____ Input material
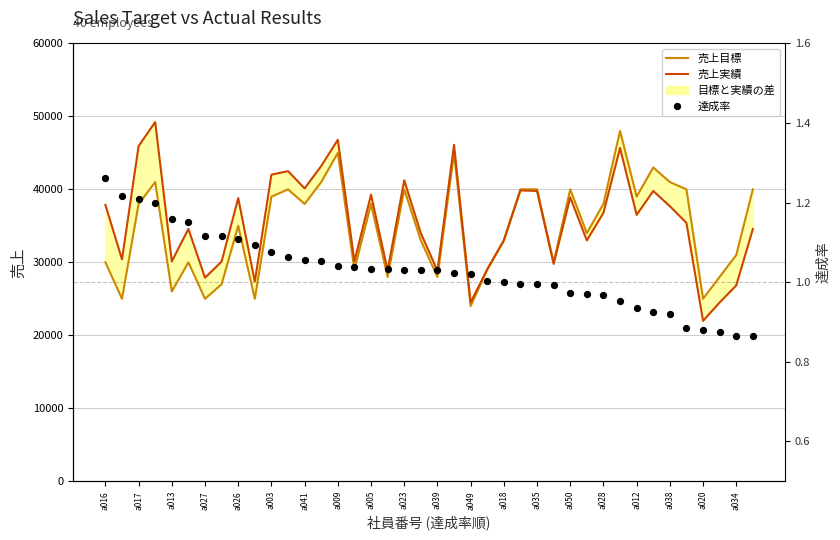

At which category is the sum across all series the highest?

31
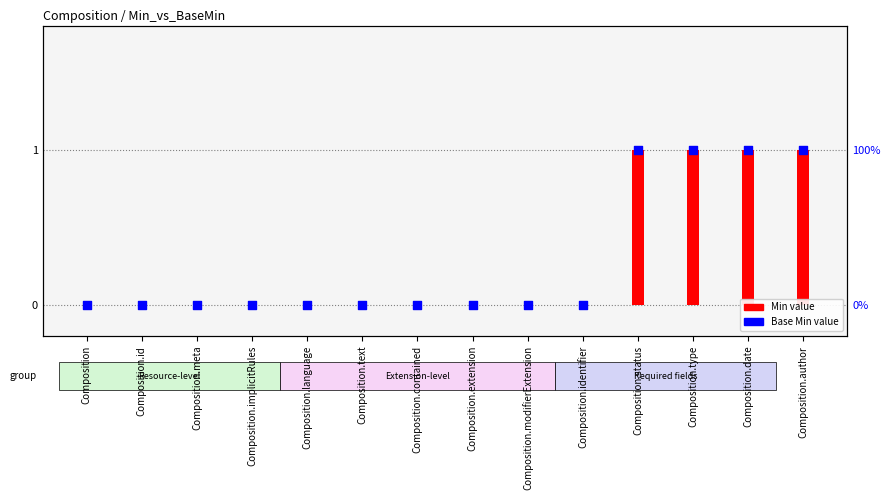

Is the value of Base Min at Composition.id greater than the value of Min at Composition.id?

No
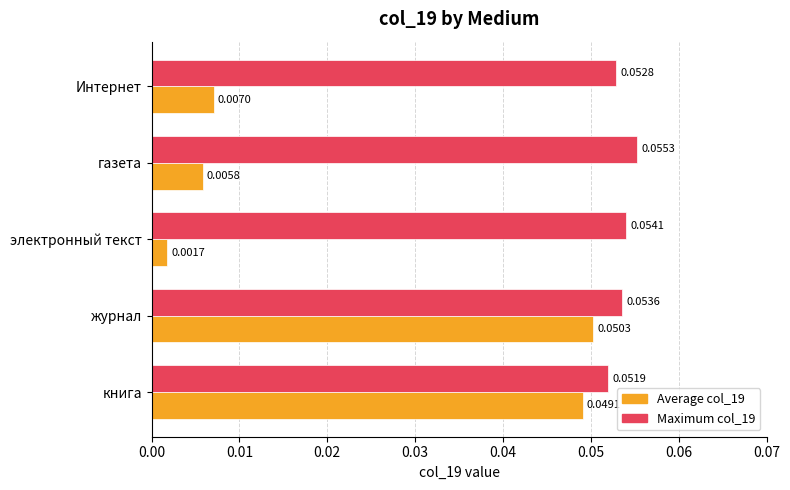

How many data points does each series have?

5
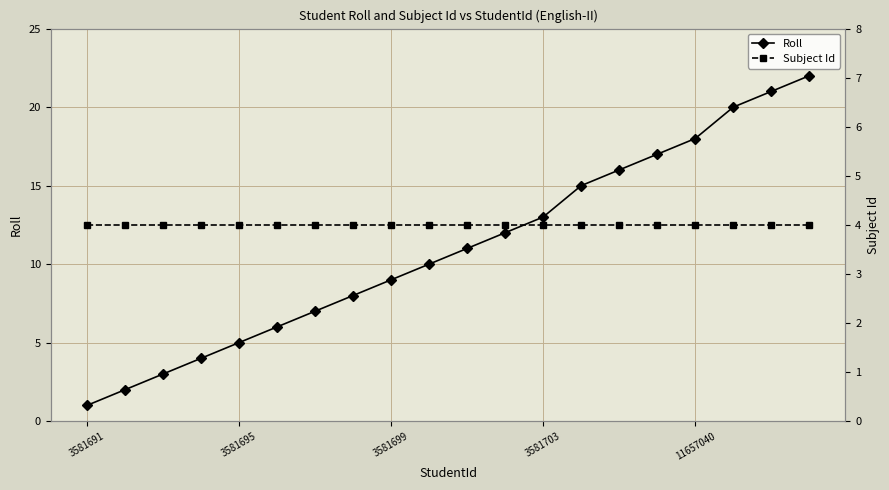

True or false: Roll and Subject Id intersect in this chart.

False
________
Job:
Rewrite the rows above with every "series" changed to "line" and nothing else altered, leaving out the pictures.

Result below:
At which category is the sum across all line the highest?

31

Is the value of Base Min at Composition.id greater than the value of Min at Composition.id?

No

How many data points does each line have?

5

True or false: Roll and Subject Id intersect in this chart.

False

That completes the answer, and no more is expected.